------ EXCERPTED DATA
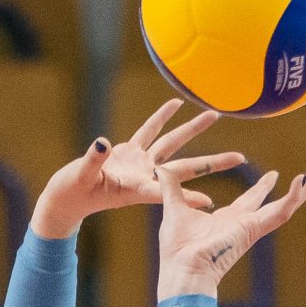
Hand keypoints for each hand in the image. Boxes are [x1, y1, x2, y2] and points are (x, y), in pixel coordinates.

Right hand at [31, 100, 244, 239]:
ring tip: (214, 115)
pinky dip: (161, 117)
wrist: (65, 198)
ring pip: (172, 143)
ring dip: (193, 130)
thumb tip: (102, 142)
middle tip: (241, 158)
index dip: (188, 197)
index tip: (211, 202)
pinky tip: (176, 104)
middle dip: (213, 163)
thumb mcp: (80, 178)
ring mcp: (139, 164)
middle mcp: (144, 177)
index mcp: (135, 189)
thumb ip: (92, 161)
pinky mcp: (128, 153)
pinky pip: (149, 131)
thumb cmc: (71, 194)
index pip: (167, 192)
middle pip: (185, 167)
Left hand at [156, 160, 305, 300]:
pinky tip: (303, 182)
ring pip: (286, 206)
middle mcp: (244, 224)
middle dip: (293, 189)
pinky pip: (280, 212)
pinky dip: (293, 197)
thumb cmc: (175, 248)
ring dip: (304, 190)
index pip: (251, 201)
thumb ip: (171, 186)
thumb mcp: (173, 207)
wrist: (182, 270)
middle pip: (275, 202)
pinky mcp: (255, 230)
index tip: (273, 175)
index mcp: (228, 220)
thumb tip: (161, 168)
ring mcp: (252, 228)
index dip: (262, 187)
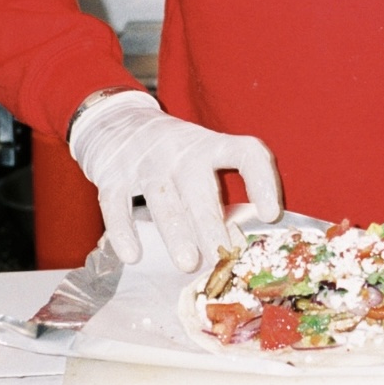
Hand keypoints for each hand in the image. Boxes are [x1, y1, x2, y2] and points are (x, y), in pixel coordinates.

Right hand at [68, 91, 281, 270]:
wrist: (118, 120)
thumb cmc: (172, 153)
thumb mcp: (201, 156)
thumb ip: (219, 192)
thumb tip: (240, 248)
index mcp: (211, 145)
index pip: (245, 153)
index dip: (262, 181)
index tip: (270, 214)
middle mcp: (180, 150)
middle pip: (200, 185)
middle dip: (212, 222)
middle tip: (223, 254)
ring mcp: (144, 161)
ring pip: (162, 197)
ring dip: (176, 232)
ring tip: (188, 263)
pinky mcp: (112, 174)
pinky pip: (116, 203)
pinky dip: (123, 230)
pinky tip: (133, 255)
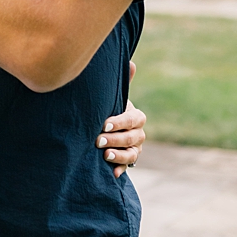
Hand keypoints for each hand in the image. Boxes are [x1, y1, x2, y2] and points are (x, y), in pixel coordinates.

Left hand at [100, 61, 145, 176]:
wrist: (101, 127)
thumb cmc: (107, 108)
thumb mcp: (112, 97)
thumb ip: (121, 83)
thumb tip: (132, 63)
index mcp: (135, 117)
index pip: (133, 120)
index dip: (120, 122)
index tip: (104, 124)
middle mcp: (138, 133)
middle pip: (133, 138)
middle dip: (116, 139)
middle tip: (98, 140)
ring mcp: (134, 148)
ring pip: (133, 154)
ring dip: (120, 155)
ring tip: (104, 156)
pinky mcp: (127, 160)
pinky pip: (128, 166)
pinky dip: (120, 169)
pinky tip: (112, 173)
------------
### TASK BRIEF
Which lines run from the one holding "pinky tip: (176, 104)" through the one holding "ring mcp: (252, 228)" in the records above? Repeat them exactly, both included, and nothing more.

### TASK RESPONSE
pinky tip: (176, 104)
middle dip: (213, 163)
thumb mcp: (80, 178)
ring mcp: (139, 164)
middle mcp: (144, 177)
index mcp: (135, 189)
thumb ip: (92, 161)
pinky mcp: (128, 153)
pinky pip: (149, 131)
thumb cmc: (71, 194)
index pip: (167, 192)
middle pip: (185, 167)
Left hand at [156, 160, 305, 300]:
pinky tip: (303, 182)
ring pip: (286, 206)
middle mcp: (244, 224)
middle dip: (293, 189)
pinky pip: (280, 212)
pinky dip: (293, 197)
thumb cmc: (175, 248)
ring dip: (304, 190)
index pip: (251, 201)
thumb ip: (171, 186)
thumb mcp: (173, 207)
wrist: (182, 270)
middle pip: (275, 202)
pinky mcp: (255, 230)
index tip: (273, 175)
index mcp: (228, 220)
thumb tip: (161, 168)
ring mcp: (252, 228)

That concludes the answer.